**Given exercise**
Give everything below from the line containing "class: Liliopsida" down to the line containing "locality: Vancouver Island.", both of those lines included, as a numbered list with blank lines left out.

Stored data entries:
_ _ _
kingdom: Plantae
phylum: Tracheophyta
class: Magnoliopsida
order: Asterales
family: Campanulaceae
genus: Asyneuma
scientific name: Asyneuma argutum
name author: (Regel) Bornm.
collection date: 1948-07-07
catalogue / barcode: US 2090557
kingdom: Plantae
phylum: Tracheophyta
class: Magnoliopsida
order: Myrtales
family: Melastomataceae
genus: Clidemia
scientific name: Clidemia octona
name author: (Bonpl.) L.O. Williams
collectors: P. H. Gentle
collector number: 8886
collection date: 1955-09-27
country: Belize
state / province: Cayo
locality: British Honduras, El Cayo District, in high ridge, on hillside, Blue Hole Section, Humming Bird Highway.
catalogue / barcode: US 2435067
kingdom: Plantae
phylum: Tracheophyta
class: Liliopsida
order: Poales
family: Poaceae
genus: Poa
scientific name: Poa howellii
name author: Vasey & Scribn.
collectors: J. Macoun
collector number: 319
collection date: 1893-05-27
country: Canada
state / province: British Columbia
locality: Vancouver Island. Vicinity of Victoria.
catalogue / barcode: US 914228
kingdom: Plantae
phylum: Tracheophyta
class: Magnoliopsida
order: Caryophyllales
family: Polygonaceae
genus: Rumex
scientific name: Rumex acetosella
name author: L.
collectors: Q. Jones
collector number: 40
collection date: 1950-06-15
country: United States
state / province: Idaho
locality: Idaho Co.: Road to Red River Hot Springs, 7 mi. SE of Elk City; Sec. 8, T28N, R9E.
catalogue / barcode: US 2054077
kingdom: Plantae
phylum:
_ _ _
**Exercise result**
1. class: Liliopsida
2. order: Poales
3. family: Poaceae
4. genus: Poa
5. scientific name: Poa howellii
6. name author: Vasey & Scribn.
7. collectors: J. Macoun
8. collector number: 319
9. collection date: 1893-05-27
10. country: Canada
11. state / province: British Columbia
12. locality: Vancouver Island. Vicinity of Victoria.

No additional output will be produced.